#### Task statement
Output every record below exactly.

#### Data for this exercise
* * * * *

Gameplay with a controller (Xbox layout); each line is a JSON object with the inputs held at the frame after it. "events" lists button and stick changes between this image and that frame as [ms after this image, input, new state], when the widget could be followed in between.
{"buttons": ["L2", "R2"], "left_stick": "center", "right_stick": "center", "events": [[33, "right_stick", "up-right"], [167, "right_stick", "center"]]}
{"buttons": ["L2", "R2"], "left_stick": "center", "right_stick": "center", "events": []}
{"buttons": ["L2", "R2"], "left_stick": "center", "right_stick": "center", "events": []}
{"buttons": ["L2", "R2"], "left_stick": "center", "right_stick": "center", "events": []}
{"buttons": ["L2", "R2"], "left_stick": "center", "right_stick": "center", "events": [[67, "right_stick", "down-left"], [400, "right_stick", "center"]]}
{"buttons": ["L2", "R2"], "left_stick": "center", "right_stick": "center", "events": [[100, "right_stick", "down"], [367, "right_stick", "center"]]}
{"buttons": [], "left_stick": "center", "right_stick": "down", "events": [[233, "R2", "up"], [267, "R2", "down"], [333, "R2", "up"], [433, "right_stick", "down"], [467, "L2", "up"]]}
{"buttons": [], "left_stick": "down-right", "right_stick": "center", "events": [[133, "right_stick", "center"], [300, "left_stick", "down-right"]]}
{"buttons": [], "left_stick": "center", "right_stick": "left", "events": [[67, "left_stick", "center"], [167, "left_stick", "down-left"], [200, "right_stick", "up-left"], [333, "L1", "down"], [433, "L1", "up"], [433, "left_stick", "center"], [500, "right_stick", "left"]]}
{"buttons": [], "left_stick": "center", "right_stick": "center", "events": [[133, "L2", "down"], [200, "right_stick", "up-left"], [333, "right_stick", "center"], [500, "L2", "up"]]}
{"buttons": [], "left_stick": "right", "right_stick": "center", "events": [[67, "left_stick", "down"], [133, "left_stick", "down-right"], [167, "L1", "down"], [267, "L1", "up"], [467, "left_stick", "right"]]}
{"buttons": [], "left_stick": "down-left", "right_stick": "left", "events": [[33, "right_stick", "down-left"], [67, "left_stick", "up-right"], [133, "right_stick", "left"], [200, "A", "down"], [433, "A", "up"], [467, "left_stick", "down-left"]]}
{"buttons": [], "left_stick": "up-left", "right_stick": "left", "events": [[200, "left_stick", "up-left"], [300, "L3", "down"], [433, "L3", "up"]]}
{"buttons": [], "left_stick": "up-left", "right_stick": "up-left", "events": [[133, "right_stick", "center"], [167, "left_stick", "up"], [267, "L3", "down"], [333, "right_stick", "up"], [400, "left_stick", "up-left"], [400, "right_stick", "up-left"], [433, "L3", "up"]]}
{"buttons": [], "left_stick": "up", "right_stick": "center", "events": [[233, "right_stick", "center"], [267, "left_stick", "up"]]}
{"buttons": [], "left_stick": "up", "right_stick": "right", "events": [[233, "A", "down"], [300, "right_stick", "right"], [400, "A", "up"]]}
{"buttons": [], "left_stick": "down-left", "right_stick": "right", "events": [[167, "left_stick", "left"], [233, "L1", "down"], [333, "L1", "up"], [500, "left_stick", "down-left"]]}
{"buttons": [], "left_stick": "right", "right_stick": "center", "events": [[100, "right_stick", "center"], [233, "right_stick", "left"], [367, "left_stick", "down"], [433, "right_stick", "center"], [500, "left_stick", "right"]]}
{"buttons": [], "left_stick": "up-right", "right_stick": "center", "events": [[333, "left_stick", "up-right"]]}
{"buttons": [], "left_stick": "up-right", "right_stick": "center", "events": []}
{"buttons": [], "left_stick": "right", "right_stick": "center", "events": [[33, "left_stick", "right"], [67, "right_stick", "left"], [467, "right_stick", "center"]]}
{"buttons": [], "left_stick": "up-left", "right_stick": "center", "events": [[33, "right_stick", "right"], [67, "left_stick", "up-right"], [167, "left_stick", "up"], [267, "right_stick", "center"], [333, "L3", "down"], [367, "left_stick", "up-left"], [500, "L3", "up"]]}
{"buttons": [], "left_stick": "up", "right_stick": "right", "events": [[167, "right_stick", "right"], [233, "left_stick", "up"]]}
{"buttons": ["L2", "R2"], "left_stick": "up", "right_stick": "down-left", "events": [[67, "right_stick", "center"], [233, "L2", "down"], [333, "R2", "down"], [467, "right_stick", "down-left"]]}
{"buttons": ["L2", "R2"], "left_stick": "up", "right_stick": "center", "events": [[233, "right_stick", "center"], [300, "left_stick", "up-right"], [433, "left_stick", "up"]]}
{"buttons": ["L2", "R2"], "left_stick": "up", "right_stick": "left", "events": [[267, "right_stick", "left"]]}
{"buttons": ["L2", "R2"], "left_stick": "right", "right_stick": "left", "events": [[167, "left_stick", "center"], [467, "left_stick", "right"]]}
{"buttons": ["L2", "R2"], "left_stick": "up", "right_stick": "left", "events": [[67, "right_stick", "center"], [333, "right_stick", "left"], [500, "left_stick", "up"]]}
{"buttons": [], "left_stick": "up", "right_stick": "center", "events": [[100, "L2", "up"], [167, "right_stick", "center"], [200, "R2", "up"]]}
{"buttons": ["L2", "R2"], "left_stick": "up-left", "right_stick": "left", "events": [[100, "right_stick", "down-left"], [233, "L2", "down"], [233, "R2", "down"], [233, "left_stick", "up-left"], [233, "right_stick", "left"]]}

* * * * *

#### Reply
Gameplay with a controller (Xbox layout); each line is a JSON object with the inputs held at the frame after it. "events" lists button and stick changes between this image and that frame as [ms after this image, input, new state], when the widget could be followed in between.
{"buttons": ["L2", "R2"], "left_stick": "center", "right_stick": "center", "events": [[33, "right_stick", "up-right"], [167, "right_stick", "center"]]}
{"buttons": ["L2", "R2"], "left_stick": "center", "right_stick": "center", "events": []}
{"buttons": ["L2", "R2"], "left_stick": "center", "right_stick": "center", "events": []}
{"buttons": ["L2", "R2"], "left_stick": "center", "right_stick": "center", "events": []}
{"buttons": ["L2", "R2"], "left_stick": "center", "right_stick": "center", "events": [[67, "right_stick", "down-left"], [400, "right_stick", "center"]]}
{"buttons": ["L2", "R2"], "left_stick": "center", "right_stick": "center", "events": [[100, "right_stick", "down"], [367, "right_stick", "center"]]}
{"buttons": [], "left_stick": "center", "right_stick": "down", "events": [[233, "R2", "up"], [267, "R2", "down"], [333, "R2", "up"], [433, "right_stick", "down"], [467, "L2", "up"]]}
{"buttons": [], "left_stick": "down-right", "right_stick": "center", "events": [[133, "right_stick", "center"], [300, "left_stick", "down-right"]]}
{"buttons": [], "left_stick": "center", "right_stick": "left", "events": [[67, "left_stick", "center"], [167, "left_stick", "down-left"], [200, "right_stick", "up-left"], [333, "L1", "down"], [433, "L1", "up"], [433, "left_stick", "center"], [500, "right_stick", "left"]]}
{"buttons": [], "left_stick": "center", "right_stick": "center", "events": [[133, "L2", "down"], [200, "right_stick", "up-left"], [333, "right_stick", "center"], [500, "L2", "up"]]}
{"buttons": [], "left_stick": "right", "right_stick": "center", "events": [[67, "left_stick", "down"], [133, "left_stick", "down-right"], [167, "L1", "down"], [267, "L1", "up"], [467, "left_stick", "right"]]}
{"buttons": [], "left_stick": "down-left", "right_stick": "left", "events": [[33, "right_stick", "down-left"], [67, "left_stick", "up-right"], [133, "right_stick", "left"], [200, "A", "down"], [433, "A", "up"], [467, "left_stick", "down-left"]]}
{"buttons": [], "left_stick": "up-left", "right_stick": "left", "events": [[200, "left_stick", "up-left"], [300, "L3", "down"], [433, "L3", "up"]]}
{"buttons": [], "left_stick": "up-left", "right_stick": "up-left", "events": [[133, "right_stick", "center"], [167, "left_stick", "up"], [267, "L3", "down"], [333, "right_stick", "up"], [400, "left_stick", "up-left"], [400, "right_stick", "up-left"], [433, "L3", "up"]]}
{"buttons": [], "left_stick": "up", "right_stick": "center", "events": [[233, "right_stick", "center"], [267, "left_stick", "up"]]}
{"buttons": [], "left_stick": "up", "right_stick": "right", "events": [[233, "A", "down"], [300, "right_stick", "right"], [400, "A", "up"]]}
{"buttons": [], "left_stick": "down-left", "right_stick": "right", "events": [[167, "left_stick", "left"], [233, "L1", "down"], [333, "L1", "up"], [500, "left_stick", "down-left"]]}
{"buttons": [], "left_stick": "right", "right_stick": "center", "events": [[100, "right_stick", "center"], [233, "right_stick", "left"], [367, "left_stick", "down"], [433, "right_stick", "center"], [500, "left_stick", "right"]]}
{"buttons": [], "left_stick": "up-right", "right_stick": "center", "events": [[333, "left_stick", "up-right"]]}
{"buttons": [], "left_stick": "up-right", "right_stick": "center", "events": []}
{"buttons": [], "left_stick": "right", "right_stick": "center", "events": [[33, "left_stick", "right"], [67, "right_stick", "left"], [467, "right_stick", "center"]]}
{"buttons": [], "left_stick": "up-left", "right_stick": "center", "events": [[33, "right_stick", "right"], [67, "left_stick", "up-right"], [167, "left_stick", "up"], [267, "right_stick", "center"], [333, "L3", "down"], [367, "left_stick", "up-left"], [500, "L3", "up"]]}
{"buttons": [], "left_stick": "up", "right_stick": "right", "events": [[167, "right_stick", "right"], [233, "left_stick", "up"]]}
{"buttons": ["L2", "R2"], "left_stick": "up", "right_stick": "down-left", "events": [[67, "right_stick", "center"], [233, "L2", "down"], [333, "R2", "down"], [467, "right_stick", "down-left"]]}
{"buttons": ["L2", "R2"], "left_stick": "up", "right_stick": "center", "events": [[233, "right_stick", "center"], [300, "left_stick", "up-right"], [433, "left_stick", "up"]]}
{"buttons": ["L2", "R2"], "left_stick": "up", "right_stick": "left", "events": [[267, "right_stick", "left"]]}
{"buttons": ["L2", "R2"], "left_stick": "right", "right_stick": "left", "events": [[167, "left_stick", "center"], [467, "left_stick", "right"]]}
{"buttons": ["L2", "R2"], "left_stick": "up", "right_stick": "left", "events": [[67, "right_stick", "center"], [333, "right_stick", "left"], [500, "left_stick", "up"]]}
{"buttons": [], "left_stick": "up", "right_stick": "center", "events": [[100, "L2", "up"], [167, "right_stick", "center"], [200, "R2", "up"]]}
{"buttons": ["L2", "R2"], "left_stick": "up-left", "right_stick": "left", "events": [[100, "right_stick", "down-left"], [233, "L2", "down"], [233, "R2", "down"], [233, "left_stick", "up-left"], [233, "right_stick", "left"]]}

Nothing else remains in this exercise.